Les Républicains ne parviennent pas à se doter d’un espace politique qui leur soit propre, parce qu’ils refusent de sortir de l’ambiguïté. On l’a bien vu au Parlement européen, lorsque tous leurs députés (à trois exceptions près) ont également voté en faveur des sanctions contre la Hongrie. Ce seul vote les a discrédités. Il en sera de même aussi longtemps que les amis de Laurent Wauquiez n’auront pas rompu avec une idéologie libérale qui les place objectivement dans le voisinage ou dans le camp d’Emmanuel Macron.
Entre les Valérie Pécresse ou les Xavier Bertrand et les aspirations du peuple, il faut choisir. Et aussi en finir avec cette fable selon laquelle Macron incarne le « retour de Hollande ».
La France est aujourd’hui gouvernée par la pire des droites : la droite libérale.
Breizh-info.com : Quel regard avez-vous porté sur le « procès Clément Méric » et sur les peines (11 et 7 ans) infligées à Esteban Morillo et à Samuel Dufour ?
Alain de Benoist : Chacun sait que de pareilles peines n’ont jamais été infligées pour un coup porté au cours d’une bagarre de rue ayant entraîné la mort sans intention de la donner. Morillo et Dufour n’ont pas été condamnés pour ce qu’ils ont fait, mais pour ce qu’on les accusait d’être : les porteurs d’une idéologie réprouvée. Deux jeunes prolos un peu paumés ayant causé la mort d’un petit bourgeois de gauche pas bien costaud : il ne faut pas exclure non plus une justice de classe.

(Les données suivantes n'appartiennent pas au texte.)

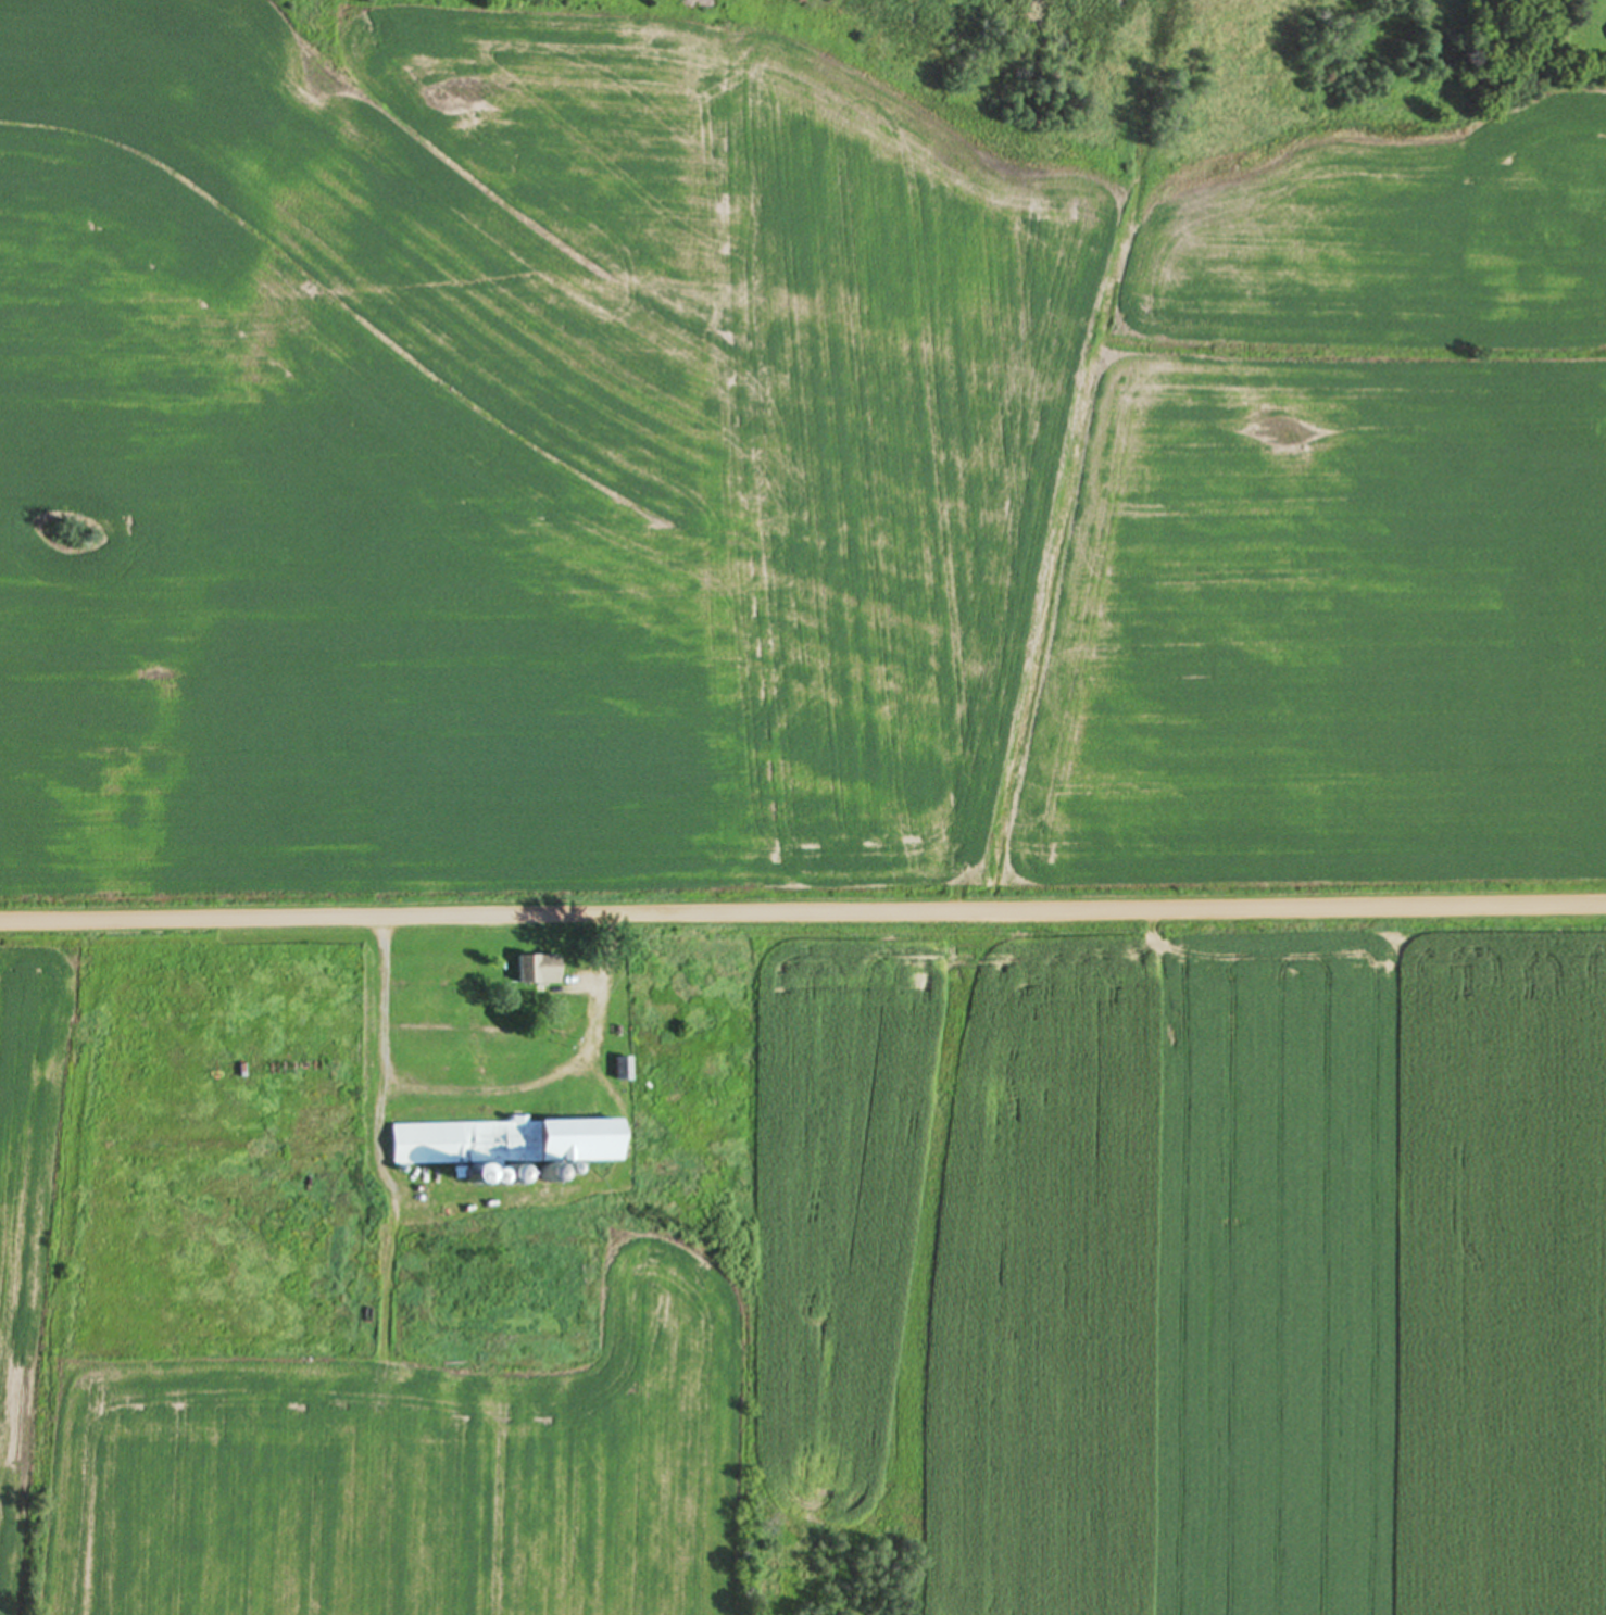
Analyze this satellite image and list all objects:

Breizh-info.com : Nous avons interrogé récemment Alain Soral, qui semble porter un regard très critique (ou sceptique) sur vos analyses et sur votre travail. Que lui répondez-vous ?
Alain de Benoist : Alain Soral est libre de son regard. Mais pourquoi voulez-vous que je lui réponde ? Nos centres d’intérêt sont différents, je ne suis pas un acteur de la vie politique et je déteste les polémiques, qui ne sont à mes yeux qu’une perte de temps. En plus, je ne m’intéresse qu’aux idées, pas aux personnes. Enfin, je ne fréquente pas les réseaux sociaux. Alain Soral a ses opinions et ses activités, j’ai les miennes et c’est très bien comme cela. Le pluralisme est une belle chose.
Breizh-info.com : Quelles sont vos lectures du moment et celles que vous conseilleriez à nos lecteurs en cette rentrée ?
Alain de Benoist : Dans cette période, on n’a que l’embarras du choix. Mais voici deux titres qui, à mon avis, se distinguent du lot. D’abord le livre de Chantal Mouffe, Pour un populisme de gauche, paru chez Albin Michel. L’auteur, qui a été très marquée par la pensée de Carl Schmitt, est l’ancienne compagne d’Ernesto Laclau, ce philosophe politique argentin récemment décédé qui fut le grand théoricien du « populisme de gauche ». Elle a exercé une certaine influence sur Jean-Luc Mélenchon et, en Espagne, sur les dirigeants de Podemos. Son livre jette aussi une lueur décisive sur l’initiative de Sahra Wagenkecht, épouse d’Oskar Lafontaine, qui vient de créer un mouvement anti-immigration (« Aufstehen ») en marge du parti d’extrême gauche Die Linke.
L’autre ouvrage est le dernier essai de Jean-Claude Michéa, Le loup dans la bergerie(Climats), critique très argumentée de l’idéologie des droits de l’homme et du rôle qu’elle a joué dans la dégénérescence d’une gauche progressiste désormais ralliée à la société de marché. « Qui commence par Kouchner finit par Macron », écrit Michéa. On ne saurait mieux dire.